When Kristin Baker headed back to West Point last month, she knew she was among the handful of candidates for first captain, the U.S. Military Academy's highest cadet honor. Baker, who will graduate next spring, had just put in several long weeks as a speech writer at the Pentagon, but she wasn't surprised when, instead of a little R&R, she was handed a new challenge: leading the second segment of Beast Barracks, the grueling basic training for 1,356 new cadets. "Kristin was put to the test of fire," says Gen. Dave Palmer, the academy's superintendent. "She came through brilliantly."

And so on Aug. 3 Palmer gave Baker an even bigger test: He named her the first female captain of the cadet corps in West Point's 187-year history. (The academy first accepted women in 1976; 10 percent of the student body is now female.) This time the 5'4" Baker—who will direct a staff of 40 and oversee the academic and military performance of some 4,400 cadets-was startled. "I came here thinking I wanted to be in the top part of my class," she says, "but this is overwhelming."

The job of West Point's first captain, which has been held by the likes of Douglas MacArthur and William Westmoreland, is awarded on the basis of school achievements and leadership skills. In her three years at the academy, Baker, 21, a psychology major, has maintained a 3.36 average and competed in cross-country skiing and soccer. Says Col. James Hawthorne, the Point's director of public affairs: "The screening for first captain begins the day cadets walk into this place. Each one is constantly measured militarily, academically and athletically. Kristin's appointment has nothing to do with gender. This girl is a piece of work."

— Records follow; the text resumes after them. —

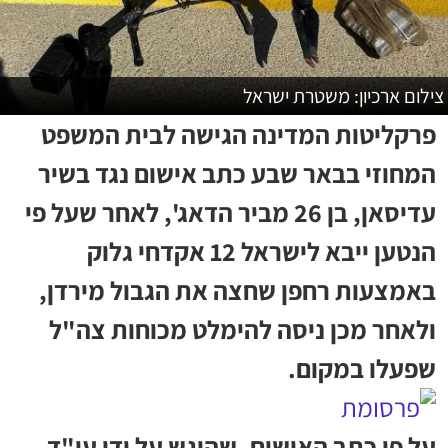
צילום ארכיון: משטרת ישראל
פרקליטות המדינה הגישה לבית המשפט
המחוזי בבאר שבע כתב אישום נגד בשיר
עדיסאן, בן 26 מביר הדאג', לאחר שעל פי
הנטען ייבא לישראל 12 אקדחי גלוק
באמצעות רחפן שחצה את הגבול מירדן,
ולאחר מכן ניסה להימלט מכוחות צה"ל
שפעלו במקום.
על פי כתב האישום, שהוגש על ידי עו"ד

Baker is an Army brat, the daughter of Col. Robert Baker (West Point '66, and a post commander in Yuma, Ariz.) and his wife, Grace, a nurse. Born in North Dakota, Kristin grew up both in the States and abroad. At 17, while living in Virginia, she began to play soccer and set precedents. "I was the only girl on the team," she says. "But I never thought about it. I just wanted to play." In her senior year she contemplated going to West Point or studying to become a politician. "I was attracted by the self-discipline, the uniforms and the football games at West Point," she says. "I decided I could pursue politics down the road."

Going from civilian life to the rigors of military school was tough at first. "My dad didn't tell me anything," Baker says, laughing. "He said, 'Don't worry, Kristin, think of it as a game.' "

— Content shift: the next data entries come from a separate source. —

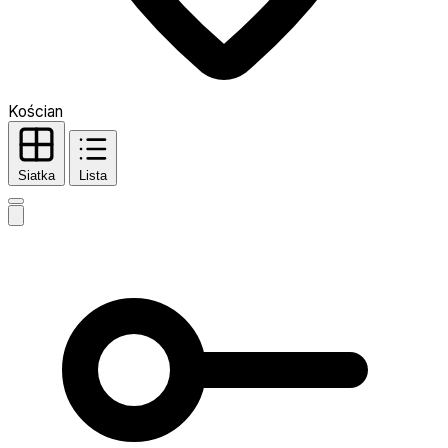
Kościan
Siatka
Lista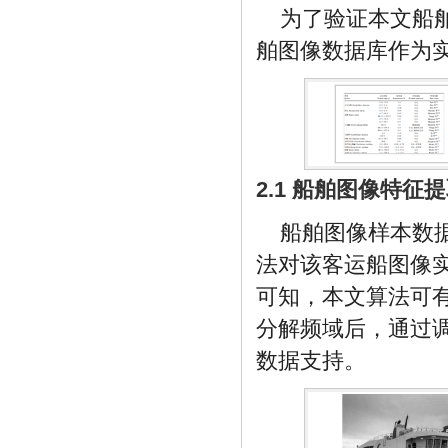
为了验证本文船
舶图像数据库作为
2.1 船舶图像特征
船舶图像样本数
法对该客运船图像
可知，本文算法可
分解频域后，通过
数据支持。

It is a game she has played well, and one that will be harder now. She must balance the duties of her new role, which include holding frequent staff meetings, with academics and a modicum of personal life—reading Danielle Steel novels and relaxing with her cadet boyfriend. And while most of her fellow cadets applaud her appointment, Kristin has come in for criticism too. "Some people are angry and think others were better qualified," says Sharon DeCrane, a junior. "We'll just have to see."

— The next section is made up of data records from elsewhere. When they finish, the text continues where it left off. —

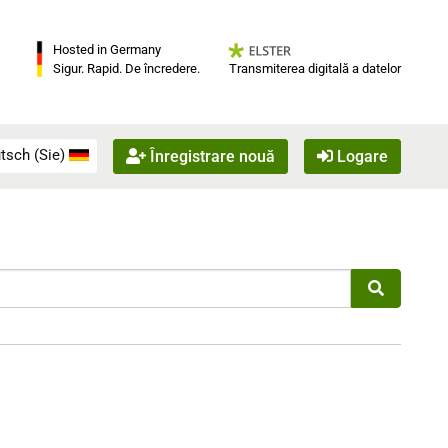
Hosted in Germany
Transmiterea digitală a datelor
Sigur. Rapid. De încredere.
tsch (Sie)
Înregistrare nouă
Logare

So far, Baker has displayed a leader's grace under pressure—and a flair, which will surely come in handy, for dealing with groups of men. On a visit to New York City to make the rounds of the network morning news shows, the first captain of West Point caught her heel and stumbled on the ABC building's steps. Several male bystanders rushed to her aid. Baker brushed herself off, then explained with aplomb: "I just planned that to get your attention."